Das gilt auch für die Calamari alla Livornese; die Sauce war hinreißend, wer Knoblauch unbefangen verwendet, erzielt damit doch manchmal die überzeugendsten Ergebnisse. Die Tintenfischringe waren in der Konsistenz vielleicht ein bisschen zu fädig (9,20 Euro). Auch hier stand der Salat eher im Weg herum wie ein Wäldchen, das eine schöne Aussicht verdeckt. Volle, übervolle Teller mögen ihren Charme bei Vielfraßen voll entfalten können. Leere machen grundsätzlich aber mehr Appetit.

Wer ganz ohne Knoblauch essen will, bekommt den Appetitanreger dennoch offeriert; der wird dann aber auch freundlich und ohne Stirnrunzeln wieder abgetragen, wenn er unangerührt bleibt. Der Thunfischsalat mit seinem leichten Joghurtdressing etwa, ist garantiert frei von Nachwirkungen, die Vampire in die Flucht schlagen könnten (6,10 Euro).

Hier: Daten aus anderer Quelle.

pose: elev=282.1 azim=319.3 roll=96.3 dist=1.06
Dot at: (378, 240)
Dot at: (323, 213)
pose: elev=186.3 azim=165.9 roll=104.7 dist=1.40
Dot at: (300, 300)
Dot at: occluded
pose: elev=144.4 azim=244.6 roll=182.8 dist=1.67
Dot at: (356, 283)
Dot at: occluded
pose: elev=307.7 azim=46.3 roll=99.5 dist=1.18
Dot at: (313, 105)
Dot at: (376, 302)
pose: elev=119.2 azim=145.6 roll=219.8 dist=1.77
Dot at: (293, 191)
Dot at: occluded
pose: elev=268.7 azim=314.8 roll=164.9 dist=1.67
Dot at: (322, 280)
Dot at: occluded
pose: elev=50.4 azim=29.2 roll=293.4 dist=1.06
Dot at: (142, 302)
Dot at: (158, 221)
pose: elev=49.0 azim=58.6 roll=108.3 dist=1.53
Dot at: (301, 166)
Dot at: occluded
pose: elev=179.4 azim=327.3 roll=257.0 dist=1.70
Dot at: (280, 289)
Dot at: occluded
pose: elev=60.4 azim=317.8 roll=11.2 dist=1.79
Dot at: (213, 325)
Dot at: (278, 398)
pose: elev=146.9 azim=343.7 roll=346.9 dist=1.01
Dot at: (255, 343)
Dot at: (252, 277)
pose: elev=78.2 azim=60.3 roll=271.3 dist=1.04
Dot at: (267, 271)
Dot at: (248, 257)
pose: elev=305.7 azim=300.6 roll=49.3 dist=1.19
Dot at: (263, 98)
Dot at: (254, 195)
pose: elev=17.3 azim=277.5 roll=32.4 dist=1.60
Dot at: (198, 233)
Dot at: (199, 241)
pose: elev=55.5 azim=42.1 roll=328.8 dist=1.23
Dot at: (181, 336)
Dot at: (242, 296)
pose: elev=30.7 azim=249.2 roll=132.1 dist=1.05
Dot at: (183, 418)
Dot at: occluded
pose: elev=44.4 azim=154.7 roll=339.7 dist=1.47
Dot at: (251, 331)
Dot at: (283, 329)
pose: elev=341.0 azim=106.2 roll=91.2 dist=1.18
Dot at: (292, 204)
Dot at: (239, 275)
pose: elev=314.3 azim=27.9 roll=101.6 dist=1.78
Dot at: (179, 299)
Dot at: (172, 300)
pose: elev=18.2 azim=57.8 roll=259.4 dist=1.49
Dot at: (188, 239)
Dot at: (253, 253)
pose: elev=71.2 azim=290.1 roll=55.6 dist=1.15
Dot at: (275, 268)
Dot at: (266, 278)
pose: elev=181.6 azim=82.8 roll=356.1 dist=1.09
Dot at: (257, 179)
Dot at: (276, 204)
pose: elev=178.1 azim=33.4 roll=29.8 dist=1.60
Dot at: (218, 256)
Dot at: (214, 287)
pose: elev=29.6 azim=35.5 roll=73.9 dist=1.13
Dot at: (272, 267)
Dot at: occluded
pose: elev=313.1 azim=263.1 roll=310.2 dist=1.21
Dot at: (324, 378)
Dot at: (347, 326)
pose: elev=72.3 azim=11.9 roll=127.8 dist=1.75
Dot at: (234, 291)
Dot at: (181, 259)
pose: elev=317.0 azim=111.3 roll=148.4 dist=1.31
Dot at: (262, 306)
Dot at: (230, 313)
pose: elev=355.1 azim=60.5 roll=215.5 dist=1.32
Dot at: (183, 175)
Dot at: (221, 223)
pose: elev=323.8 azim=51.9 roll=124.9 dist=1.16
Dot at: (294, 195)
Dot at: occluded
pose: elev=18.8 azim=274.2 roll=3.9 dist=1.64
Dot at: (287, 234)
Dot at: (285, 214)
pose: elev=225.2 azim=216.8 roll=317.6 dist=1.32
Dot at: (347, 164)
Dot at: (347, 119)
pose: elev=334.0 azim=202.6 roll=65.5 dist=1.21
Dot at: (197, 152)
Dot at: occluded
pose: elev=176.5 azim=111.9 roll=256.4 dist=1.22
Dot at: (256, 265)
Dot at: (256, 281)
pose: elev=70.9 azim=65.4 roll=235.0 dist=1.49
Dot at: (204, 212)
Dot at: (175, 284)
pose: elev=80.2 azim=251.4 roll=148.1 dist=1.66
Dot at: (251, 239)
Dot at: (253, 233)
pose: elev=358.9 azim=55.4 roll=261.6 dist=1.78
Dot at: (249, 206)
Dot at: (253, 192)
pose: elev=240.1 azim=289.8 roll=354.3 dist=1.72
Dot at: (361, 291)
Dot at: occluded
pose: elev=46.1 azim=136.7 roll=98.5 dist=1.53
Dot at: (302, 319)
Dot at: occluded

Die Weinkarte ist so wie sie bei einem kleinen Nachbarschaftsrestaurant sein sollte. Wichtiges ist vorhanden, aber es gibt keine Extravaganzen. Ein Gavi di Gavi ist allemal ein zuverlässiger Begleiter zum Essen (27,50 Euro). Zum köstlichen Tartufo, Zabaglioneeis mit Kakaopuder, Schoko-Nuss-Zugabe und drei Tupfern Sahne werden anstandslos zwei Löffel serviert (3,80 Euro). Und am Schluss verabschiedet sich das Team im Chor. Gut, im Moment sind viele Restaurants relativ leer, aber dieses hätte mehr Zuspruch verdient. Wer Aglio mag, wird hier total auf seine Kosten kommen. Wer aus guten Gründen drauf verzichten muss, braucht Missionierung nicht zu fürchten. Und die liebevolle, hellfreundliche Ausstrahlung verfehlt ihre Wirkung auch nicht auf eher ins Gediegene orientierte blankenesische Gemüter.